**Task brief**
Please report every line of the listing below that has the word "belle" in it.

■ ■ ■ ■

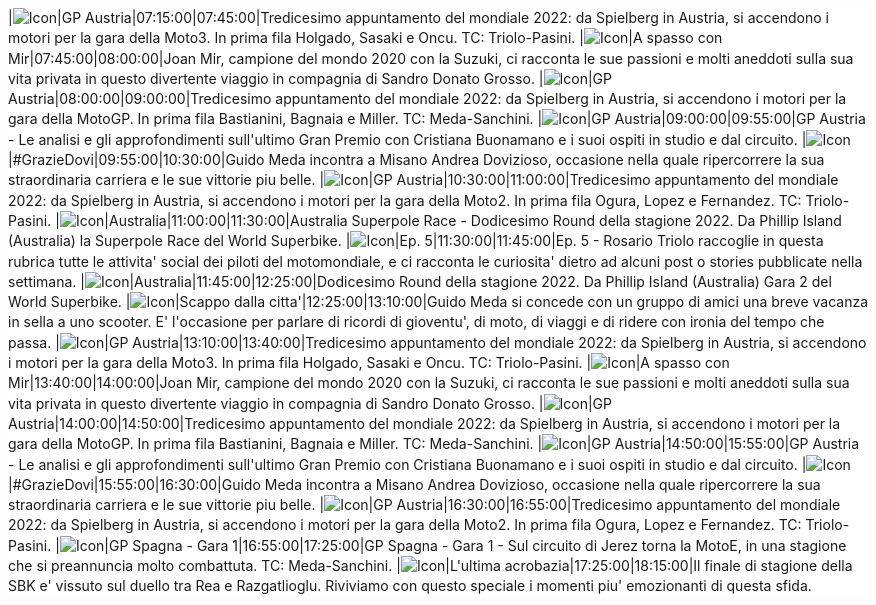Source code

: |![Icon](https://guidatv.sky.it/uuid/1e355369-ce36-409c-8cc6-fb1cc4c50a9f/cover?md5ChecksumParam=b8f48b83a751732fdb685bb44fff60ab)|GP Austria|07:15:00|07:45:00|Tredicesimo appuntamento del mondiale 2022: da Spielberg in Austria, si accendono i motori per la gara della Moto3. In prima fila Holgado, Sasaki e Oncu. TC: Triolo-Pasini.
|![Icon](https://guidatv.sky.it/uuid/05fefe8b-90f3-42b9-8911-4e855533092c/cover?md5ChecksumParam=ae08704304195dd88462332d00949e23)|A spasso con Mir|07:45:00|08:00:00|Joan Mir, campione del mondo 2020 con la Suzuki, ci racconta le sue passioni e molti aneddoti sulla sua vita privata in questo divertente viaggio in compagnia di Sandro Donato Grosso.
|![Icon](https://guidatv.sky.it/uuid/2e7150d4-2866-4cfd-b9b2-62c5bfc02815/cover?md5ChecksumParam=9d44a37ff10bed8dbe94ef279f991a2d)|GP Austria|08:00:00|09:00:00|Tredicesimo appuntamento del mondiale 2022: da Spielberg in Austria, si accendono i motori per la gara della MotoGP. In prima fila Bastianini, Bagnaia e Miller. TC: Meda-Sanchini.
|![Icon](https://guidatv.sky.it/uuid/5cf15546-2c39-411e-b5bc-d6caf1d6c928/cover?md5ChecksumParam=cfe44c5243f7a1fd23009fa60f006065)|GP Austria|09:00:00|09:55:00|GP Austria - Le analisi e gli approfondimenti sull&#039;ultimo Gran Premio con Cristiana Buonamano e i suoi ospiti in studio e dal circuito.
|![Icon](https://guidatv.sky.it/uuid/2dfb03fa-05ca-4619-b0db-f12d74decd1a/cover?md5ChecksumParam=b10c1decf258bc823bf6b40320b9e59f)|#GrazieDovi|09:55:00|10:30:00|Guido Meda incontra a Misano Andrea Dovizioso, occasione nella quale ripercorrere la sua straordinaria carriera e le sue vittorie piu belle.
|![Icon](https://guidatv.sky.it/uuid/8890c0ec-f481-4ce5-a72b-fec0697e35a6/cover?md5ChecksumParam=e233caa280e14845d989085face6bd86)|GP Austria|10:30:00|11:00:00|Tredicesimo appuntamento del mondiale 2022: da Spielberg in Austria, si accendono i motori per la gara della Moto2. In prima fila Ogura, Lopez e Fernandez. TC: Triolo-Pasini.
|![Icon](https://guidatv.sky.it/uuid/63e83cbe-f568-4738-9789-d646ef60d256/cover?md5ChecksumParam=93a647b39e333e03edd146e2e3ebf0ee)|Australia|11:00:00|11:30:00|Australia Superpole Race - Dodicesimo Round della stagione 2022. Da Phillip Island (Australia) la Superpole Race del World Superbike.
|![Icon](https://guidatv.sky.it/uuid/9d6b7d52-9f40-457f-a804-1fa352d4fbc2/cover?md5ChecksumParam=0515d487d085a7dc1e90ea2a08394af3)|Ep. 5|11:30:00|11:45:00|Ep. 5 - Rosario Triolo raccoglie in questa rubrica tutte le attivita&#039; social dei piloti del motomondiale, e ci racconta le curiosita&#039; dietro ad alcuni post o stories pubblicate nella settimana.
|![Icon](https://guidatv.sky.it/uuid/fae0d76c-8372-4c4c-82d2-7609ec99d1f0/cover?md5ChecksumParam=53d099ed0f3f4de2f7fe7b73dcf970e9)|Australia|11:45:00|12:25:00|Dodicesimo Round della stagione 2022. Da Phillip Island (Australia) Gara 2 del World Superbike.
|![Icon](https://guidatv.sky.it/uuid/c290a94a-bafa-4008-b6c7-3b9cf55b61b3/cover?md5ChecksumParam=1fbce0d0f104e612a3f9cd114e8ab8ea)|Scappo dalla citta&#039;|12:25:00|13:10:00|Guido Meda si concede con un gruppo di amici una breve vacanza in sella a uno scooter. E&#039; l&#039;occasione per parlare di ricordi di gioventu&#039;, di moto, di viaggi e di ridere con ironia del tempo che passa.
|![Icon](https://guidatv.sky.it/uuid/1e355369-ce36-409c-8cc6-fb1cc4c50a9f/cover?md5ChecksumParam=b8f48b83a751732fdb685bb44fff60ab)|GP Austria|13:10:00|13:40:00|Tredicesimo appuntamento del mondiale 2022: da Spielberg in Austria, si accendono i motori per la gara della Moto3. In prima fila Holgado, Sasaki e Oncu. TC: Triolo-Pasini.
|![Icon](https://guidatv.sky.it/uuid/05fefe8b-90f3-42b9-8911-4e855533092c/cover?md5ChecksumParam=ae08704304195dd88462332d00949e23)|A spasso con Mir|13:40:00|14:00:00|Joan Mir, campione del mondo 2020 con la Suzuki, ci racconta le sue passioni e molti aneddoti sulla sua vita privata in questo divertente viaggio in compagnia di Sandro Donato Grosso.
|![Icon](https://guidatv.sky.it/uuid/2e7150d4-2866-4cfd-b9b2-62c5bfc02815/cover?md5ChecksumParam=9d44a37ff10bed8dbe94ef279f991a2d)|GP Austria|14:00:00|14:50:00|Tredicesimo appuntamento del mondiale 2022: da Spielberg in Austria, si accendono i motori per la gara della MotoGP. In prima fila Bastianini, Bagnaia e Miller. TC: Meda-Sanchini.
|![Icon](https://guidatv.sky.it/uuid/5cf15546-2c39-411e-b5bc-d6caf1d6c928/cover?md5ChecksumParam=cfe44c5243f7a1fd23009fa60f006065)|GP Austria|14:50:00|15:55:00|GP Austria - Le analisi e gli approfondimenti sull&#039;ultimo Gran Premio con Cristiana Buonamano e i suoi ospiti in studio e dal circuito.
|![Icon](https://guidatv.sky.it/uuid/2dfb03fa-05ca-4619-b0db-f12d74decd1a/cover?md5ChecksumParam=b10c1decf258bc823bf6b40320b9e59f)|#GrazieDovi|15:55:00|16:30:00|Guido Meda incontra a Misano Andrea Dovizioso, occasione nella quale ripercorrere la sua straordinaria carriera e le sue vittorie piu belle.
|![Icon](https://guidatv.sky.it/uuid/8890c0ec-f481-4ce5-a72b-fec0697e35a6/cover?md5ChecksumParam=e233caa280e14845d989085face6bd86)|GP Austria|16:30:00|16:55:00|Tredicesimo appuntamento del mondiale 2022: da Spielberg in Austria, si accendono i motori per la gara della Moto2. In prima fila Ogura, Lopez e Fernandez. TC: Triolo-Pasini.
|![Icon](https://guidatv.sky.it/uuid/ac65cc0c-1b2d-4de1-a4cc-923300ce9879/cover?md5ChecksumParam=ea97b1b32f0c15785800ec89054cfce9)|GP Spagna - Gara 1|16:55:00|17:25:00|GP Spagna - Gara 1 - Sul circuito di Jerez torna la MotoE, in una stagione che si preannuncia molto combattuta. TC: Meda-Sanchini.
|![Icon](https://guidatv.sky.it/uuid/d13d0527-ccbe-4498-a9c2-d8c0b4df0c43/cover?md5ChecksumParam=f787440590106a7036eec374009e4782)|L&#039;ultima acrobazia|17:25:00|18:15:00|Il finale di stagione della SBK e&#039; vissuto sul duello tra Rea e Razgatlioglu. Riviviamo con questo speciale i momenti piu&#039; emozionanti di questa sfida.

■ ■ ■ ■

**Result of the task**
|![Icon](https://guidatv.sky.it/uuid/2dfb03fa-05ca-4619-b0db-f12d74decd1a/cover?md5ChecksumParam=b10c1decf258bc823bf6b40320b9e59f)|#GrazieDovi|09:55:00|10:30:00|Guido Meda incontra a Misano Andrea Dovizioso, occasione nella quale ripercorrere la sua straordinaria carriera e le sue vittorie piu belle.
|![Icon](https://guidatv.sky.it/uuid/2dfb03fa-05ca-4619-b0db-f12d74decd1a/cover?md5ChecksumParam=b10c1decf258bc823bf6b40320b9e59f)|#GrazieDovi|15:55:00|16:30:00|Guido Meda incontra a Misano Andrea Dovizioso, occasione nella quale ripercorrere la sua straordinaria carriera e le sue vittorie piu belle.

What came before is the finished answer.